The three of us went on eating in silence for a time. I finished my fish. Hatsumi left half of hers. Nagasawa had finished his duck long before and now was concentrating on his whiskey.

“This was excellent sea bass,” I offered, but no one took me up on it. I might as well have thrown a rock down a deep shaft.

The waiters took our plates away and brought lemon sherbet and espresso. Nagasawa barely touched his dessert and coffee, moving directly to a cigarette. Hatsumi ignored her sherbet. “Oh, boy,” I thought to myself as I finished my sherbet and coffee. Hatsumi stared at her hands on the table. Like everything she had on, her hands looked chic and elegant and expensive. I thought about Naoko and Reiko. What would they be doing now? I wondered. Naoko could be lying on the sofa reading a book, and Reiko might be playing “Norwegian Wood” on her guitar. I felt an intense desire to go back to that little room of theirs. What the hell was I doing in this place?

“Where Watanabe and I are alike is, we don’t give a damn if nobody understands us,” Nagasawa said. “That’s what makes us different from everybody else. They’re all worried about whether the people around them understand them. But not me, and not Watanabe. We just don’t give a damn. Self and others are separate.”

“Is this true?” Hatsumi asked me.

“No way,” I said. “I’m not that strong. I don’t feel it’s O.K. if nobody understands me. I’ve got people I want to understand and be understood
by. But aside from those few, well, I figure it’s kind of hopeless. I don’t agree with Nagasawa. I
do
care if people understand me.”

“That’s practically the same thing as what I’m saying,” said Nagasawa, picking up his coffee spoon. “It
is
the same! It’s the difference between a late breakfast or an early lunch. Same time, same food, different name.”

Now Hatsumi spoke to Nagasawa. “Don’t you care whether
I
understand you or not?”

“I guess you don’t get it. Person A understands Person B because the
time
is right for that to happen, not because Person B
wants to be understood
by Person A.”

“So is it a mistake for me to feel that I want to be understood by someone—by
you
, for example?”

“No, it’s not a mistake,” answered Nagasawa. “Most people would call that love, if you think you want to understand me. My system for living is way different from other people’s system for living.”

“So what you’re saying is you’re not in love with me, is that it?”

“Well, my system and your—”

“To hell with your fucking system!” Hatsumi shouted. That was the first and last time I ever heard her shout.
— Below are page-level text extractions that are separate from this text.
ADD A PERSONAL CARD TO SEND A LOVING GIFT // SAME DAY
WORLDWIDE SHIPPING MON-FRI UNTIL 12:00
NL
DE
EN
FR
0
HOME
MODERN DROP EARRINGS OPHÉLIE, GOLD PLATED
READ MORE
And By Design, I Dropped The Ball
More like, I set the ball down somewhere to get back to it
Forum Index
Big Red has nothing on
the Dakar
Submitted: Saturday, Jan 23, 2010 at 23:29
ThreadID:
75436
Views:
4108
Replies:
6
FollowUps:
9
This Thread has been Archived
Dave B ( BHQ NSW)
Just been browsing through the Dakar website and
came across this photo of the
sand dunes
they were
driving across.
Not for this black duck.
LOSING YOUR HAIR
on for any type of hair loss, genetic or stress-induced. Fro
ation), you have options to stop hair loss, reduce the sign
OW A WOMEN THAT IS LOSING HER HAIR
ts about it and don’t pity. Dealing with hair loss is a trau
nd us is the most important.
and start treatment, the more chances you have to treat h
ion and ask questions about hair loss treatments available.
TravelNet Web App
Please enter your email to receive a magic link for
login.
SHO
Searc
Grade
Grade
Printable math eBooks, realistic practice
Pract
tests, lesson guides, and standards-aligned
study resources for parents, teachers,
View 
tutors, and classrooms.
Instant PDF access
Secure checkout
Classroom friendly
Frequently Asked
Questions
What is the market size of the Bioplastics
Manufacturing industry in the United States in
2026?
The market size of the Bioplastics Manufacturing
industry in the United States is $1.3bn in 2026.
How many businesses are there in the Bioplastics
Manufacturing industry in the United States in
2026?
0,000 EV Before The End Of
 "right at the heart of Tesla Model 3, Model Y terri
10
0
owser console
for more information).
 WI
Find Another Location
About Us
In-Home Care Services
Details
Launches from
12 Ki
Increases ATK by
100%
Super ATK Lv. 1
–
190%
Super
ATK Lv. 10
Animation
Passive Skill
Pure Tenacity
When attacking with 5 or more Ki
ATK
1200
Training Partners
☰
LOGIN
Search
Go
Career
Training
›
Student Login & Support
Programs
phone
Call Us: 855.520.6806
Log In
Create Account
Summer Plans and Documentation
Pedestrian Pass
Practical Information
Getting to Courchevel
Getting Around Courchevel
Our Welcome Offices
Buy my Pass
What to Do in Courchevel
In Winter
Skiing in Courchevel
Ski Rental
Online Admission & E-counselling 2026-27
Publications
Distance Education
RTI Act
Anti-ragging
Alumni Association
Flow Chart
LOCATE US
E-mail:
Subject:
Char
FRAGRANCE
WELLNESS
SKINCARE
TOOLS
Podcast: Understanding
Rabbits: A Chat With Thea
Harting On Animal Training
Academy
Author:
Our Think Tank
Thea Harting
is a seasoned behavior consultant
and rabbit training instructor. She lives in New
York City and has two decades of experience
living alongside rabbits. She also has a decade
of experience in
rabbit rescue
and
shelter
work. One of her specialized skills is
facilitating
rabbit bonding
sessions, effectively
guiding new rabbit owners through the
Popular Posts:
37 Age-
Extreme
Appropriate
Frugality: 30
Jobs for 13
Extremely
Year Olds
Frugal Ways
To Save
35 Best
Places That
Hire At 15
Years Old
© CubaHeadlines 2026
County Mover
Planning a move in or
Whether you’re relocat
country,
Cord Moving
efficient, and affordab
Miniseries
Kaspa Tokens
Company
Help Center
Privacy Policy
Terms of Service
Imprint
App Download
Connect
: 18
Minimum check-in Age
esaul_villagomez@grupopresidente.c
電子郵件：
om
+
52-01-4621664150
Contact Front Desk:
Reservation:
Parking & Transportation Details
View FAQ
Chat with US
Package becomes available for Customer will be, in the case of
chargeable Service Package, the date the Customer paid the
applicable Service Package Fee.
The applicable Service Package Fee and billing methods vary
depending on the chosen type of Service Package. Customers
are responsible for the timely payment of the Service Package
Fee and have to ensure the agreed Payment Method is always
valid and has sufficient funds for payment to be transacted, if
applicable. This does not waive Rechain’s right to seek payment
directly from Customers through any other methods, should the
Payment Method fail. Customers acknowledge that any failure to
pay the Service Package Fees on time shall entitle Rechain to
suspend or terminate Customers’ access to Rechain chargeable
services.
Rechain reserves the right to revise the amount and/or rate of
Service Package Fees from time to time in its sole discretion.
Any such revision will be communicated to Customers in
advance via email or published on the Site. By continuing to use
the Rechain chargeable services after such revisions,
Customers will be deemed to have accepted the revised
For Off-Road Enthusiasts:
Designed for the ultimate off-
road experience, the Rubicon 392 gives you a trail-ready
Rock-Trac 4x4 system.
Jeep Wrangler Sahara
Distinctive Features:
Nagasawa pushed the button by the table, and the waiter came in with the check. Nagasawa handed him a credit card.

“Sorry about this, Watanabe,” said Nagasawa. “I’m going to see Hatsumi home. You go back to the dorm alone, O.K.?”

“You don’t have to apologize to me. Great meal,” I said, but no one said anything in response.

The waiter brought the card, and Nagasawa signed with a ballpoint pen after checking the amount. Then the three of us stood and went outside. Nagasawa started to step into the street to hail a cab, but Hatsumi stopped him.